TOOHEY J: Mr Jackson, just so that I am sure I understand

the argument that is being put. There was at the

end of the day a number of convictions which had

not been disturbed either by directed verdicts, or
by the Court of Appeal. In respect of each of

those convictions, in the view of the Court of

Criminal Appeal, there was evidence which would

warrant a finding of guilty by the jury. What is

it then that makes it unsafe for those convictions

now to stand?

MR JACKSON: Well, Your Honour, the point made is this:

the issue before the Court of Criminal Appeal was

whether there had been a miscarriage of justice at

the trial.

BRENNAN J: What had been miscarried?

MR JACKSON: Whether there had been a miscarriage of

justice, Your Honour, by allowing the case to

proceed in respect of - by allowing the case to

proceed to conviction in respect of the remaining

counts after the 10 counts had been the subject of

directed acquittals, and what was being urged upon

the Court of Criminal Appeal was that the trial

judge, at the time when he was dealing with the

Harvey 27/6/91

question whether the case should proceed further,

should have taken into account the fact that there

had been the 10 acquittals by direction and not

have let the case go to the jury.

------------------------

Extend the appeal hearing transcript onward from its final sentence.

------------------------

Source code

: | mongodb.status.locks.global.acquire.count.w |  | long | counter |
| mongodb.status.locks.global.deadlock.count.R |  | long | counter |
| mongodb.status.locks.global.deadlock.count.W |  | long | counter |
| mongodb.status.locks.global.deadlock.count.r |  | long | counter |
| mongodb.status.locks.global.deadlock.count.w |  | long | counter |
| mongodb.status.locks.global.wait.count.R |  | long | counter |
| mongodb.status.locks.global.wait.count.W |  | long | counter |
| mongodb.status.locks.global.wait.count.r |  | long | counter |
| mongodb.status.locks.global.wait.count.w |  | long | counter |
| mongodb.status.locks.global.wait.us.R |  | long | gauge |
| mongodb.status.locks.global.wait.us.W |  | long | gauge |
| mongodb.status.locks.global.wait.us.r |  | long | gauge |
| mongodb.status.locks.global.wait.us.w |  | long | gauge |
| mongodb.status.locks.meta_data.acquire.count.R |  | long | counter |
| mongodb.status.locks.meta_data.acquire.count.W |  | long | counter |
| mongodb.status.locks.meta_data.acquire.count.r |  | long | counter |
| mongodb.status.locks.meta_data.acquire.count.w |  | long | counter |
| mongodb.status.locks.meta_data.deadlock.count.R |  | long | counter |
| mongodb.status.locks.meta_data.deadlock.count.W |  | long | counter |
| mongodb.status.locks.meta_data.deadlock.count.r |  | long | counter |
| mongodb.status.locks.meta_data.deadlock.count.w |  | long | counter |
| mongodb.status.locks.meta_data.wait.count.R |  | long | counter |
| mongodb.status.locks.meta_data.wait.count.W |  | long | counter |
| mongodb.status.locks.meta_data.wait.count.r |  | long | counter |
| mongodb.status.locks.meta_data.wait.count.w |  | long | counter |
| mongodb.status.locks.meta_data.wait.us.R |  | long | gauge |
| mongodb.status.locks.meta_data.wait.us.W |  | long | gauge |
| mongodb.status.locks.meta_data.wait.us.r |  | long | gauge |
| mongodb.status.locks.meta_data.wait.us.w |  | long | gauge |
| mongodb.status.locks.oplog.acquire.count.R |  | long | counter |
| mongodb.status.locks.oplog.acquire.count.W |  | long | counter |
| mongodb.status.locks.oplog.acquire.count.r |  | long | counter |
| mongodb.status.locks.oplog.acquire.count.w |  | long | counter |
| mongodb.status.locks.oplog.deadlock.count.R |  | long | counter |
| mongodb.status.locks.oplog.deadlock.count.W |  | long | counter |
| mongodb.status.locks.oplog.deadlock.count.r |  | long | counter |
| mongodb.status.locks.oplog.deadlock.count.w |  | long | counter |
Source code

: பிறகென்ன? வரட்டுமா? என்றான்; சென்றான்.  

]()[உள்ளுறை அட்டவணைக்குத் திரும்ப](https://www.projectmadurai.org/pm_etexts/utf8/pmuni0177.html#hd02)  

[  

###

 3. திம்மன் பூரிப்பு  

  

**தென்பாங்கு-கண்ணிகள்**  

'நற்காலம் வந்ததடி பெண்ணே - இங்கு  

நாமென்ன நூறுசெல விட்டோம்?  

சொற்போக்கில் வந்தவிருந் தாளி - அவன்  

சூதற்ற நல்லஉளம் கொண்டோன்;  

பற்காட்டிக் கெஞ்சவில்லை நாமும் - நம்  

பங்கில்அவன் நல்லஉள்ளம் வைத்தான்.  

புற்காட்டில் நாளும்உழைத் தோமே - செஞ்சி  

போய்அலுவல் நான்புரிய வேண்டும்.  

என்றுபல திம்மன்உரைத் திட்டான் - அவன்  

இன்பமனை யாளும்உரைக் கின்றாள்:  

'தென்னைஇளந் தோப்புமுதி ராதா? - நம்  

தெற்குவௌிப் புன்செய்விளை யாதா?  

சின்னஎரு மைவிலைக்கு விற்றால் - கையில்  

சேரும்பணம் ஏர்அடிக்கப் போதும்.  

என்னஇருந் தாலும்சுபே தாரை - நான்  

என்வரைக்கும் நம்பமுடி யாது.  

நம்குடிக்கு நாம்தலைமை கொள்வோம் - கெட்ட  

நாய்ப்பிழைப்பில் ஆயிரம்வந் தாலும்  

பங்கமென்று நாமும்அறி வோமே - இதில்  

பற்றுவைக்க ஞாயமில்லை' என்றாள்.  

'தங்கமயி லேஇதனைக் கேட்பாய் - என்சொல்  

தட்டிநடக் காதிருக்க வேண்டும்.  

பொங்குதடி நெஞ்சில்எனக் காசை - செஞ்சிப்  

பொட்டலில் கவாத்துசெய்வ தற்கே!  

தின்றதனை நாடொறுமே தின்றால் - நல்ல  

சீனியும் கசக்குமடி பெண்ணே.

------------------------

(Output for this exercise):
BRENNAN J:  What is the connection between the 10 in which

there were directed verdicts and not allowing the

rest to go to the jury?

MR JACKSON: Because, Your Honour, of the evidence

which - the charges were of, if I can put it

broadly, a generally similar nature and what was
suggested was that the jury having had such a mass
of evidence before them on a large number of
charges, some of which would indicate, perhaps,

extravagance, to put it in one way, but then at the

end of the day, when the matter was about to go to

the jury, one had then a position that the judge

said, "There is not sufficient evidence, it would

be unsafe to convict in respect of 10 of those

charges", yet the jury was in a position where it
had had before it evidence concerning those 10

charges as well as the other ones on which it did

convict.

BRENNAN J: But is that not the consequence of every trial

of multiple counts?

MR JACKSON:  It is something that occurs where one has

multiple counts in respect of some of which there

is a directed verdict of acquittal. Your Honour, I
entirely accept that. The question however was

whether, in the particular case, the issue should
have been allowed to go to the jury, to put it

shortly.

GAUDRON J:  What was it that should have taken it away from

the jury; what feature?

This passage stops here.